• [YOUR TASK]:
Please return every line of the records that contains the word "events".

• [SOURCE MATERIAL]:
'''
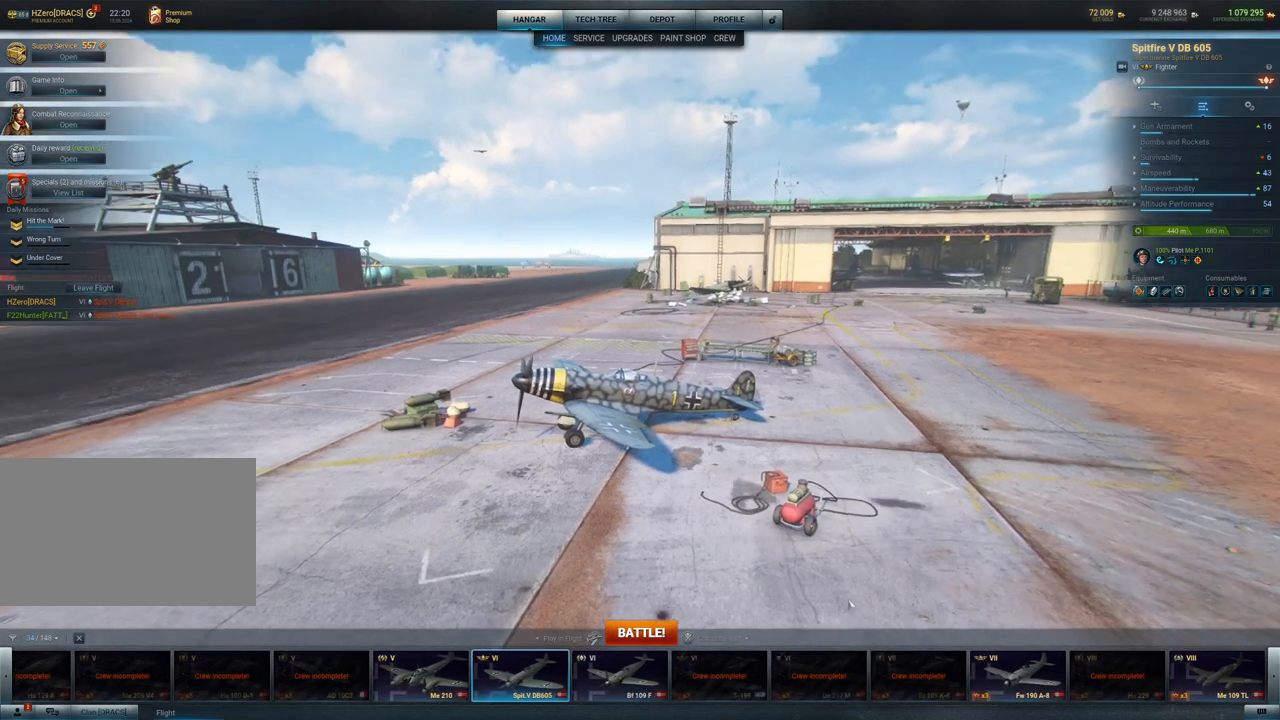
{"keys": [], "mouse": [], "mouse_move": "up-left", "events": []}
'''
'''
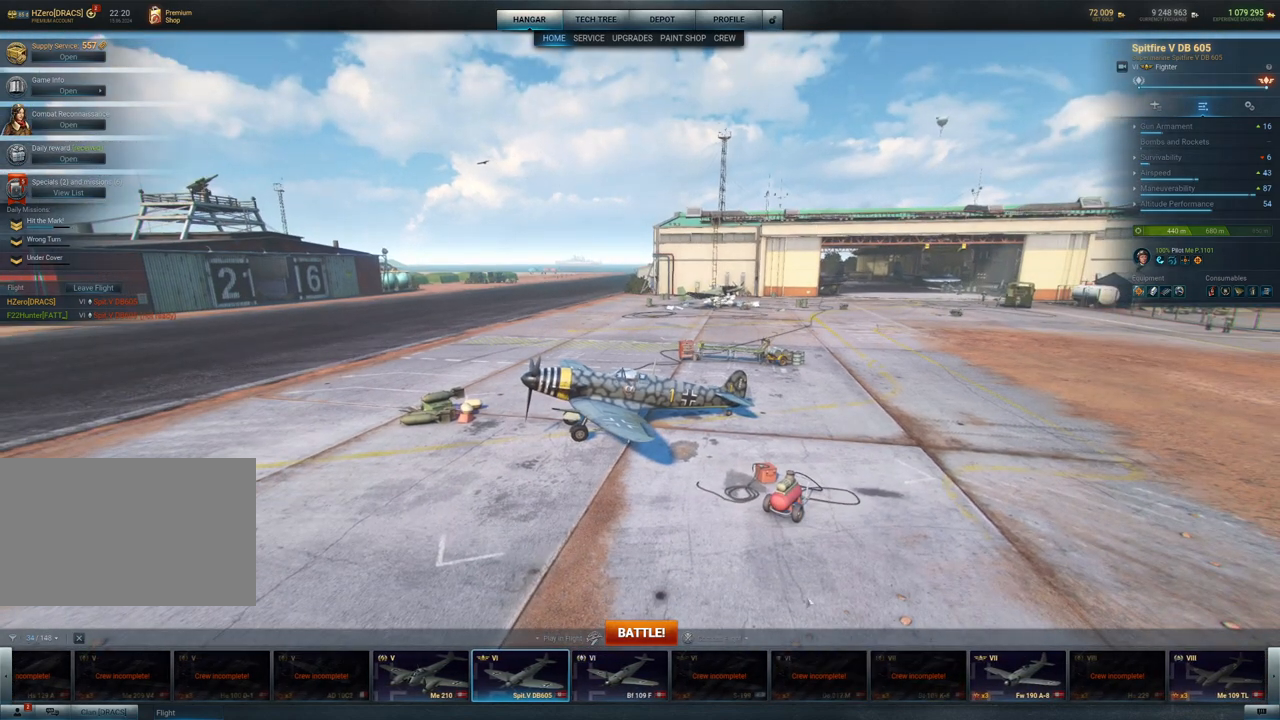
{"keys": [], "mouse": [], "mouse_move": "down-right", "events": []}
'''
'''
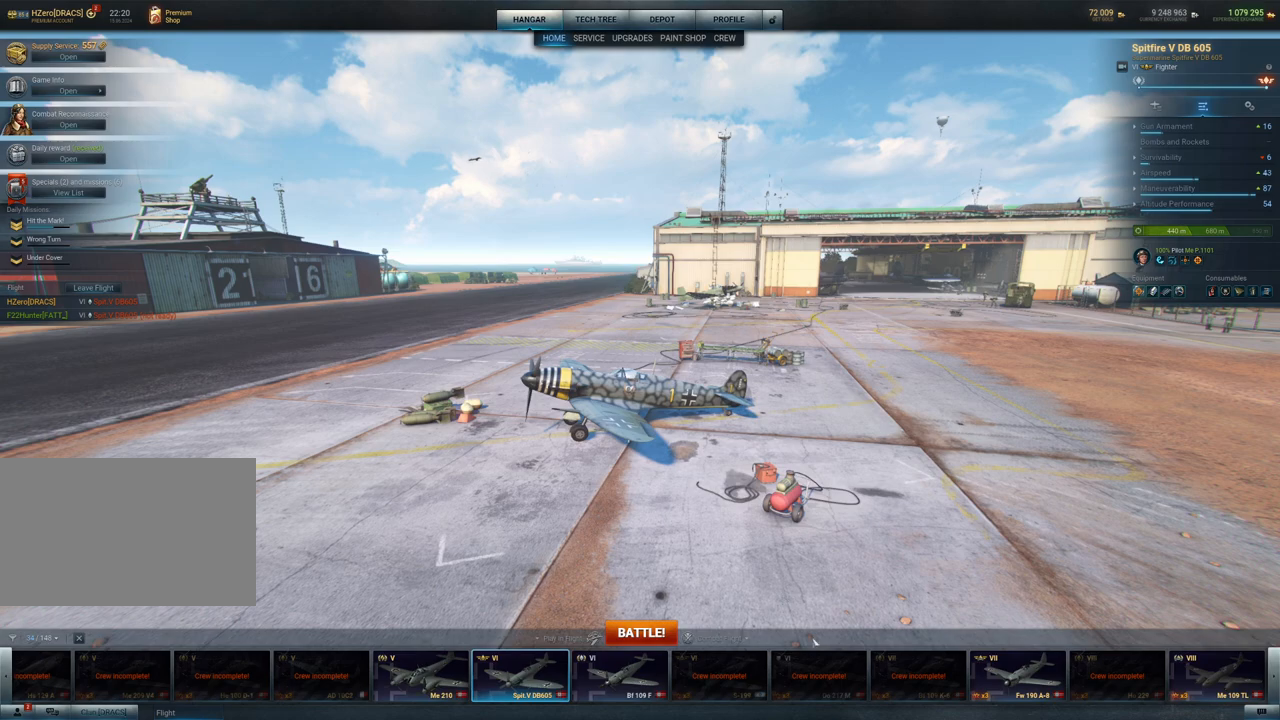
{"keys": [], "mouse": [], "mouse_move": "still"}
'''
• [OUTPUT]:
{"keys": [], "mouse": [], "mouse_move": "up-left", "events": []}
{"keys": [], "mouse": [], "mouse_move": "down-right", "events": []}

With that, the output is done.